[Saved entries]
■ ■ ■ ■ ■ ■ ■
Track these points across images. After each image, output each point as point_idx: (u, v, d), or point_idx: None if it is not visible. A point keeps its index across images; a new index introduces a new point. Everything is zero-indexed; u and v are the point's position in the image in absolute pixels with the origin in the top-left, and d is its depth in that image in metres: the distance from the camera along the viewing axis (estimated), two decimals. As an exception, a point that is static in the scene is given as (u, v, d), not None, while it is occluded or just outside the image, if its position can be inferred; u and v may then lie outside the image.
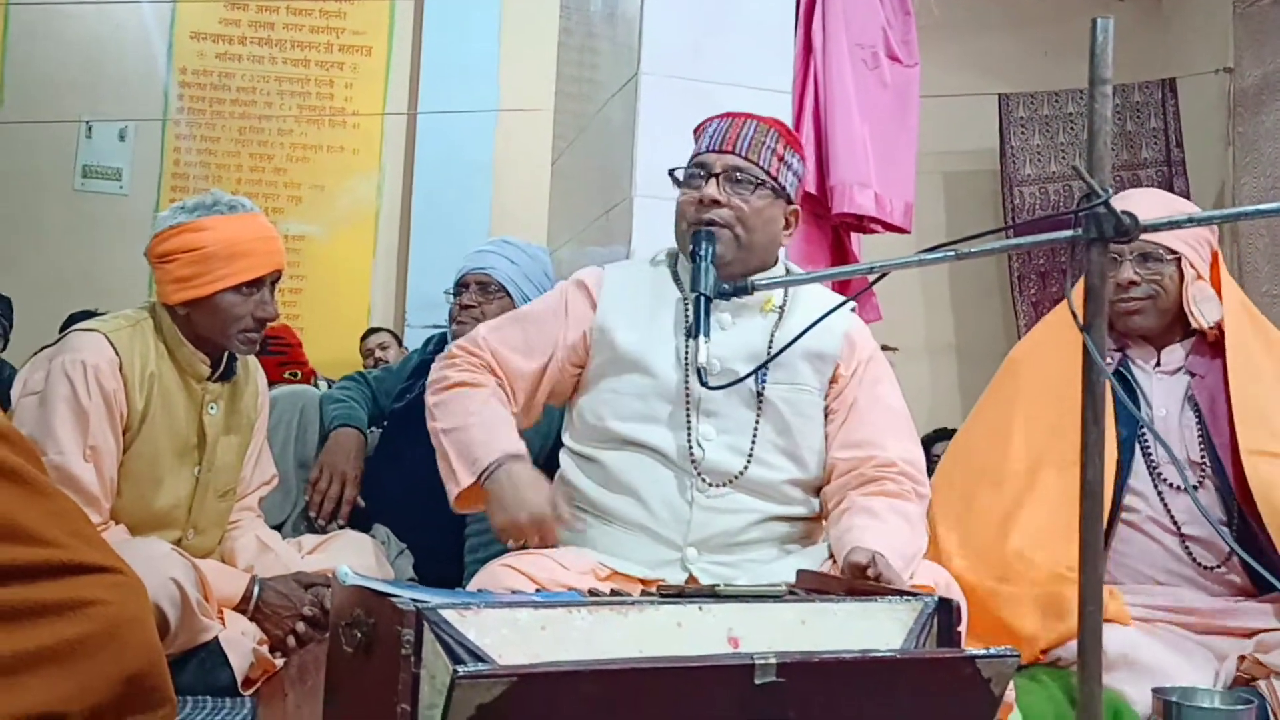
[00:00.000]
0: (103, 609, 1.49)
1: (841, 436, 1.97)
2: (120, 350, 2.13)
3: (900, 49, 3.61)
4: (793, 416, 1.96)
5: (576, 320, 2.03)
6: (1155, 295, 2.26)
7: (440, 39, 6.10)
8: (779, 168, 1.99)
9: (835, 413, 2.00)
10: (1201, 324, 2.24)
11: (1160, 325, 2.30)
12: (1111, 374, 2.22)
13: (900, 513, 1.86)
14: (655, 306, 2.02)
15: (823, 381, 2.00)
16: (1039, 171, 5.54)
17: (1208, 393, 2.25)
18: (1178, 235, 2.24)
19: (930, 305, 5.84)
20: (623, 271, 2.13)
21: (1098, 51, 1.35)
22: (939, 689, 1.30)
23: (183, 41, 6.03)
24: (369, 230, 6.13)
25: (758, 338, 1.98)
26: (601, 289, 2.05)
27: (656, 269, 2.09)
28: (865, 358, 2.03)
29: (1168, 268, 2.25)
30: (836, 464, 1.96)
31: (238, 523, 2.40)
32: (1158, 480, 2.22)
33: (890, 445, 1.95)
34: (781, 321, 2.00)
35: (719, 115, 2.05)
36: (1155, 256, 2.25)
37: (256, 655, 2.11)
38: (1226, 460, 2.18)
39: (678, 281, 2.04)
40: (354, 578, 1.32)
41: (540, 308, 2.10)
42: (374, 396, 3.04)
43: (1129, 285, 2.25)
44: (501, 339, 2.05)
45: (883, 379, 2.03)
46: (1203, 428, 2.23)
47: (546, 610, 1.26)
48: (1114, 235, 1.34)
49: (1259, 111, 5.07)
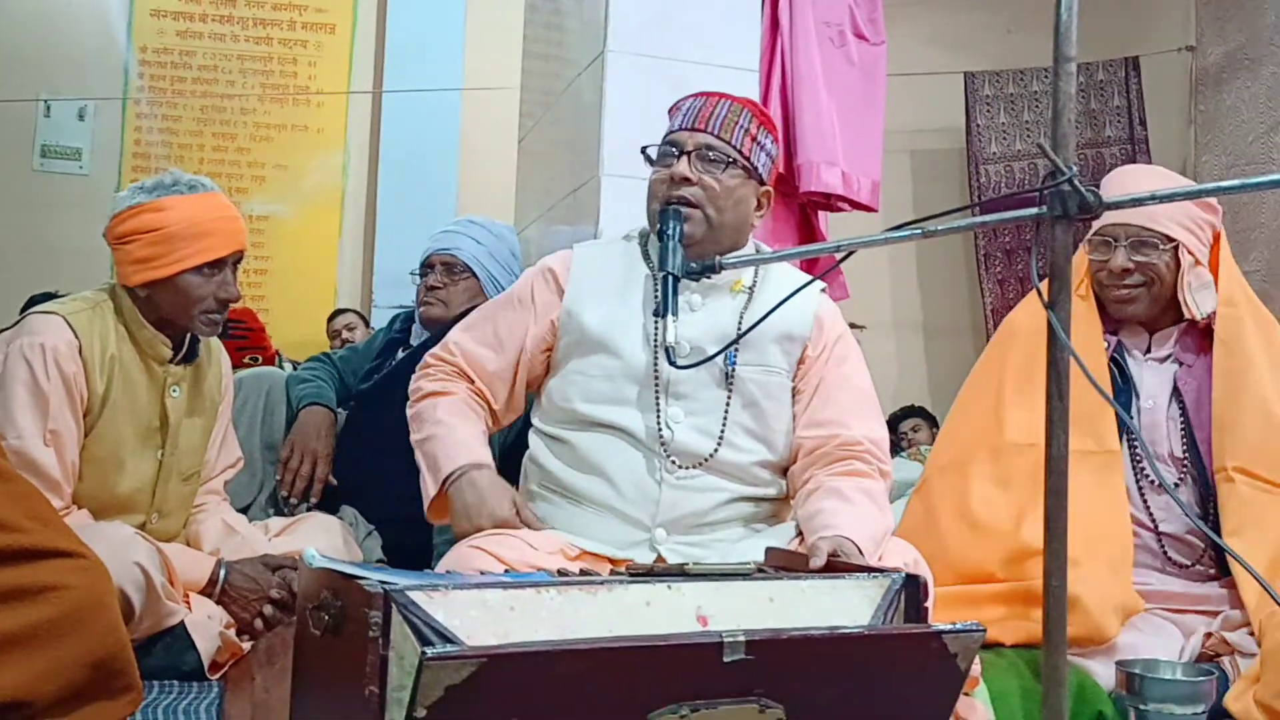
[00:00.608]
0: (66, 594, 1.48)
1: (807, 416, 1.98)
2: (80, 333, 2.11)
3: (866, 27, 3.61)
4: (762, 399, 1.96)
5: (543, 309, 2.03)
6: (1149, 283, 2.23)
7: (405, 16, 6.03)
8: (751, 147, 1.99)
9: (802, 393, 2.00)
10: (1195, 314, 2.22)
11: (1154, 312, 2.27)
12: (1108, 360, 2.26)
13: (867, 492, 1.86)
14: (625, 286, 2.02)
15: (791, 363, 2.00)
16: (1004, 149, 5.57)
17: (1195, 383, 2.24)
18: (1176, 220, 2.20)
19: (897, 282, 5.86)
20: (593, 250, 2.12)
21: (1062, 29, 1.35)
22: (906, 664, 1.31)
23: (143, 19, 5.93)
24: (334, 210, 6.07)
25: (727, 318, 1.98)
26: (570, 272, 2.05)
27: (628, 247, 2.08)
28: (833, 338, 2.03)
29: (1164, 255, 2.21)
30: (802, 443, 1.97)
31: (203, 506, 2.38)
32: (1140, 476, 2.22)
33: (855, 425, 1.96)
34: (751, 302, 2.00)
35: (693, 94, 2.04)
36: (1150, 244, 2.21)
37: (223, 639, 2.09)
38: (1207, 455, 2.19)
39: (648, 260, 2.04)
40: (321, 560, 1.31)
41: (508, 298, 2.10)
42: (340, 377, 3.02)
43: (1122, 273, 2.22)
44: (473, 339, 2.06)
45: (849, 358, 2.04)
46: (1186, 421, 2.22)
47: (515, 590, 1.25)
48: (1078, 213, 1.35)
49: (1220, 89, 5.11)
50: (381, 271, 5.87)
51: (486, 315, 2.10)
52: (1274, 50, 4.79)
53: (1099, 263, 2.26)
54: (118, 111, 5.88)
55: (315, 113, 6.09)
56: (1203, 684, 1.65)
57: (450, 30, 6.00)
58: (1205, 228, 2.24)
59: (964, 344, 5.77)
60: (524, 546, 1.79)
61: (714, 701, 1.20)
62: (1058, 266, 1.37)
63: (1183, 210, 2.21)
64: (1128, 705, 1.70)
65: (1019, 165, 5.55)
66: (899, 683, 1.31)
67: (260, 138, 6.03)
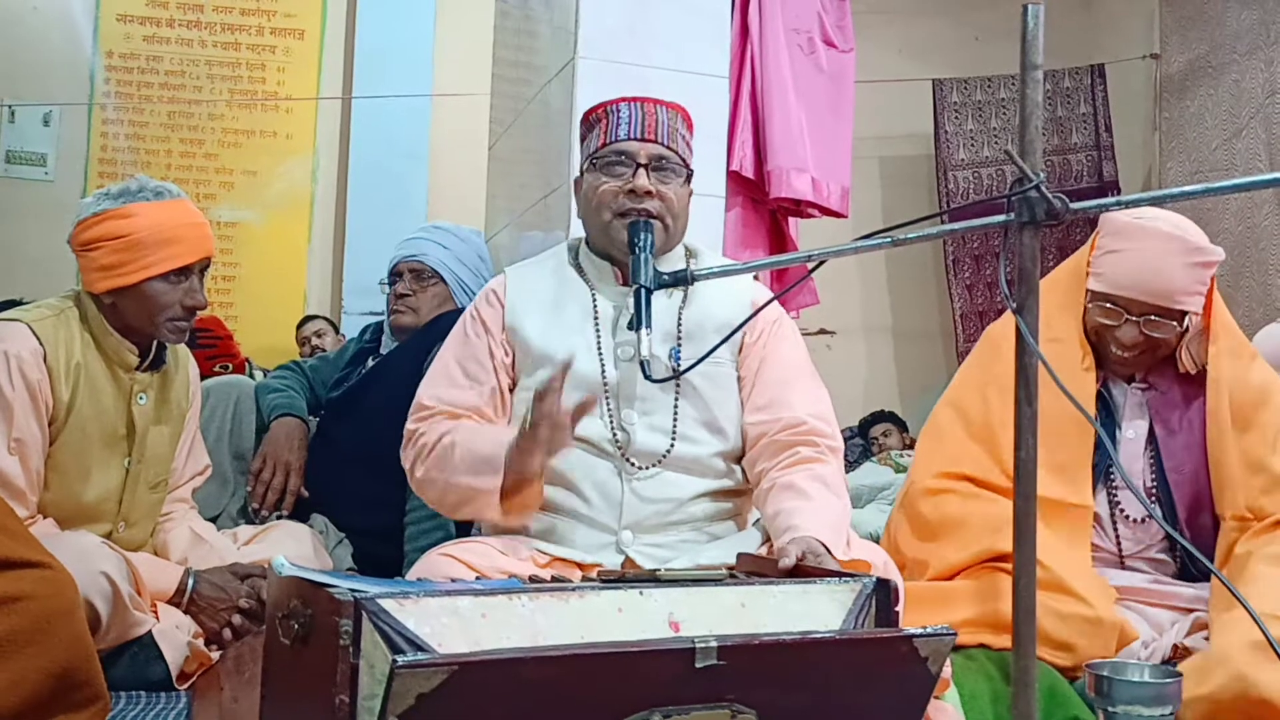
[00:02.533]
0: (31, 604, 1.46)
1: (751, 401, 2.00)
2: (44, 340, 2.09)
3: (835, 34, 3.63)
4: (710, 390, 1.98)
5: (496, 328, 2.02)
6: (1156, 348, 2.24)
7: (374, 22, 6.00)
8: (688, 153, 2.03)
9: (745, 380, 2.02)
10: (1190, 369, 2.23)
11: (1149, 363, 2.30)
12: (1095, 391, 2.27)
13: (821, 480, 1.87)
14: (560, 301, 2.02)
15: (733, 352, 2.02)
16: (972, 156, 5.61)
17: (1166, 414, 2.26)
18: (1189, 292, 2.17)
19: (867, 288, 5.89)
20: (524, 270, 2.12)
21: (1029, 37, 1.37)
22: (878, 668, 1.31)
23: (109, 24, 5.87)
24: (304, 216, 6.03)
25: (667, 318, 2.00)
26: (506, 293, 2.05)
27: (559, 263, 2.09)
28: (769, 322, 2.05)
29: (1174, 326, 2.21)
30: (749, 430, 1.98)
31: (170, 515, 2.37)
32: (1113, 507, 2.25)
33: (796, 402, 1.97)
34: (687, 300, 2.02)
35: (623, 99, 2.03)
36: (1166, 322, 2.20)
37: (191, 649, 2.08)
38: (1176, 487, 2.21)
39: (582, 273, 2.05)
40: (290, 568, 1.30)
41: (459, 338, 2.06)
42: (310, 386, 3.01)
43: (1132, 345, 2.22)
44: (444, 386, 2.00)
45: (785, 339, 2.06)
46: (1155, 454, 2.25)
47: (487, 598, 1.25)
48: (1045, 218, 1.36)
49: (1184, 97, 5.17)
50: (351, 278, 5.84)
51: (445, 362, 2.05)
52: (1236, 58, 4.86)
53: (1105, 325, 2.24)
54: (83, 117, 5.82)
55: (284, 118, 6.05)
56: (1170, 685, 1.67)
57: (420, 36, 5.97)
58: (1207, 281, 2.23)
59: (934, 349, 5.80)
60: (494, 554, 1.80)
61: (686, 707, 1.20)
62: (1025, 271, 1.38)
63: (1198, 278, 2.19)
64: (1096, 707, 1.71)
65: (987, 171, 5.59)
66: (870, 687, 1.31)
67: (228, 143, 5.98)
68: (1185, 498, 2.22)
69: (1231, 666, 1.82)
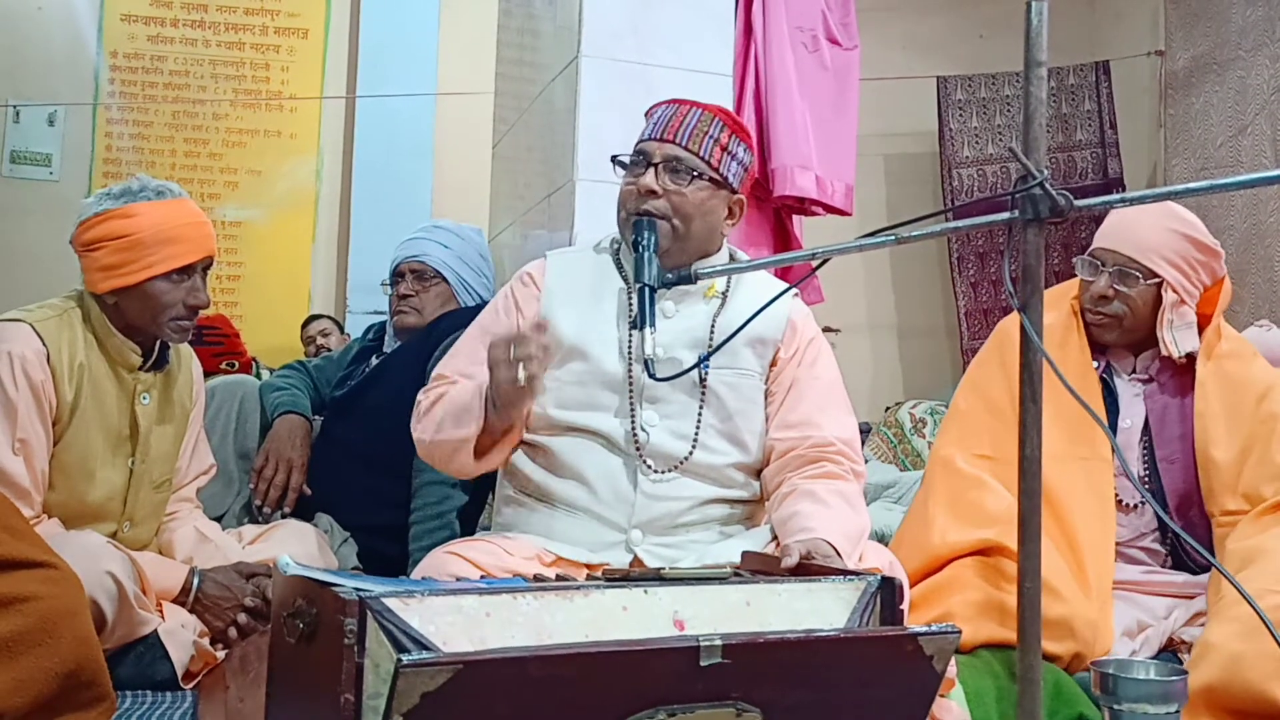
■ ■ ■ ■ ■ ■ ■
WHAT THE TASK REQUIRES:
Repeat the records in full, exactly as they appear, but with the pictures removed.

RESULT OF THE TASK:
Track these points across images. After each image, output each point as point_idx: (u, v, d), or point_idx: None if it is not visible. A point keeps its index across images; a new index introduces a new point. Everything is zero-indexed; u and v are the point's position in the image in absolute pixels with the origin in the top-left, and d is its depth in that image in metres: the distance from the camera along the viewing axis (estimated), two decimals. As an exception, a point that is static in the scene is given as (u, v, d), not None, while it is occluded or just outside the image, if its position can be inferred; u and v may then lie outside the image.
[00:00.000]
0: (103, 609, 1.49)
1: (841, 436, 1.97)
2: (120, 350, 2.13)
3: (900, 49, 3.61)
4: (793, 416, 1.96)
5: (576, 320, 2.03)
6: (1155, 295, 2.26)
7: (440, 39, 6.10)
8: (779, 168, 1.99)
9: (835, 413, 2.00)
10: (1201, 324, 2.24)
11: (1160, 325, 2.30)
12: (1111, 374, 2.22)
13: (900, 513, 1.86)
14: (655, 306, 2.02)
15: (823, 381, 2.00)
16: (1039, 171, 5.54)
17: (1208, 393, 2.25)
18: (1178, 235, 2.24)
19: (930, 305, 5.84)
20: (623, 271, 2.13)
21: (1098, 51, 1.35)
22: (939, 689, 1.30)
23: (183, 41, 6.03)
24: (369, 230, 6.13)
25: (758, 338, 1.98)
26: (601, 289, 2.05)
27: (656, 269, 2.09)
28: (865, 358, 2.03)
29: (1168, 268, 2.25)
30: (836, 464, 1.96)
31: (238, 523, 2.40)
32: (1158, 480, 2.22)
33: (890, 445, 1.95)
34: (781, 321, 2.00)
35: (719, 115, 2.05)
36: (1155, 256, 2.25)
37: (256, 655, 2.11)
38: (1226, 460, 2.18)
39: (678, 281, 2.04)
40: (354, 578, 1.32)
41: (540, 308, 2.10)
42: (374, 396, 3.04)
43: (1129, 285, 2.25)
44: (501, 339, 2.05)
45: (883, 379, 2.03)
46: (1203, 428, 2.23)
47: (546, 610, 1.26)
48: (1114, 235, 1.34)
49: (1259, 111, 5.07)
[00:00.608]
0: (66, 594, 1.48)
1: (807, 416, 1.98)
2: (80, 333, 2.11)
3: (866, 27, 3.61)
4: (762, 399, 1.96)
5: (543, 309, 2.03)
6: (1149, 283, 2.23)
7: (405, 16, 6.03)
8: (751, 147, 1.99)
9: (802, 393, 2.00)
10: (1195, 314, 2.22)
11: (1154, 312, 2.27)
12: (1108, 360, 2.26)
13: (867, 492, 1.86)
14: (625, 286, 2.02)
15: (791, 363, 2.00)
16: (1004, 149, 5.57)
17: (1195, 383, 2.24)
18: (1176, 220, 2.20)
19: (897, 282, 5.86)
20: (593, 250, 2.12)
21: (1062, 29, 1.35)
22: (906, 664, 1.31)
23: (143, 19, 5.93)
24: (334, 210, 6.07)
25: (727, 318, 1.98)
26: (570, 272, 2.05)
27: (628, 247, 2.08)
28: (833, 338, 2.03)
29: (1164, 255, 2.21)
30: (802, 443, 1.97)
31: (203, 506, 2.38)
32: (1140, 476, 2.22)
33: (855, 425, 1.96)
34: (751, 302, 2.00)
35: (693, 94, 2.04)
36: (1150, 244, 2.21)
37: (223, 639, 2.09)
38: (1207, 455, 2.19)
39: (648, 260, 2.04)
40: (321, 560, 1.31)
41: (508, 298, 2.10)
42: (340, 377, 3.02)
43: (1122, 273, 2.22)
44: (473, 339, 2.06)
45: (849, 358, 2.04)
46: (1186, 421, 2.22)
47: (515, 590, 1.25)
48: (1078, 213, 1.35)
49: (1220, 89, 5.11)
50: (381, 271, 5.87)
51: (486, 315, 2.10)
52: (1274, 50, 4.79)
53: (1099, 263, 2.26)
54: (118, 111, 5.88)
55: (315, 113, 6.09)
56: (1203, 684, 1.65)
57: (450, 30, 6.00)
58: (1205, 228, 2.24)
59: (964, 344, 5.77)
60: (524, 546, 1.79)
61: (714, 701, 1.20)
62: (1058, 266, 1.37)
63: (1183, 210, 2.21)
64: (1128, 705, 1.70)
65: (1019, 165, 5.55)
66: (899, 683, 1.31)
67: (260, 138, 6.03)
[00:02.533]
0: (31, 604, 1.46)
1: (751, 401, 2.00)
2: (44, 340, 2.09)
3: (835, 34, 3.63)
4: (710, 390, 1.98)
5: (496, 328, 2.02)
6: (1156, 348, 2.24)
7: (374, 22, 6.00)
8: (688, 153, 2.03)
9: (745, 380, 2.02)
10: (1190, 369, 2.23)
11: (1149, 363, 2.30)
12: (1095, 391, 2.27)
13: (821, 480, 1.87)
14: (560, 301, 2.02)
15: (733, 352, 2.02)
16: (972, 156, 5.61)
17: (1166, 414, 2.26)
18: (1189, 292, 2.17)
19: (867, 288, 5.89)
20: (524, 270, 2.12)
21: (1029, 37, 1.37)
22: (878, 668, 1.31)
23: (109, 24, 5.87)
24: (304, 216, 6.03)
25: (667, 318, 2.00)
26: (506, 293, 2.05)
27: (559, 263, 2.09)
28: (769, 322, 2.05)
29: (1174, 326, 2.21)
30: (749, 430, 1.98)
31: (170, 515, 2.37)
32: (1113, 507, 2.25)
33: (796, 402, 1.97)
34: (687, 300, 2.02)
35: (623, 99, 2.03)
36: (1166, 322, 2.20)
37: (191, 649, 2.08)
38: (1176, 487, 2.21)
39: (582, 273, 2.05)
40: (290, 568, 1.30)
41: (459, 338, 2.06)
42: (310, 386, 3.01)
43: (1132, 345, 2.22)
44: (444, 386, 2.00)
45: (785, 339, 2.06)
46: (1155, 454, 2.25)
47: (487, 598, 1.25)
48: (1045, 218, 1.36)
49: (1184, 97, 5.17)
50: (351, 278, 5.84)
51: (445, 362, 2.05)
52: (1236, 58, 4.86)
53: (1105, 325, 2.24)
54: (83, 117, 5.82)
55: (284, 118, 6.05)
56: (1170, 685, 1.67)
57: (420, 36, 5.97)
58: (1207, 281, 2.23)
59: (934, 349, 5.80)
60: (494, 554, 1.80)
61: (686, 707, 1.20)
62: (1025, 271, 1.38)
63: (1198, 278, 2.19)
64: (1096, 707, 1.71)
65: (987, 171, 5.59)
66: (870, 687, 1.31)
67: (228, 143, 5.98)
68: (1185, 498, 2.22)
69: (1231, 666, 1.82)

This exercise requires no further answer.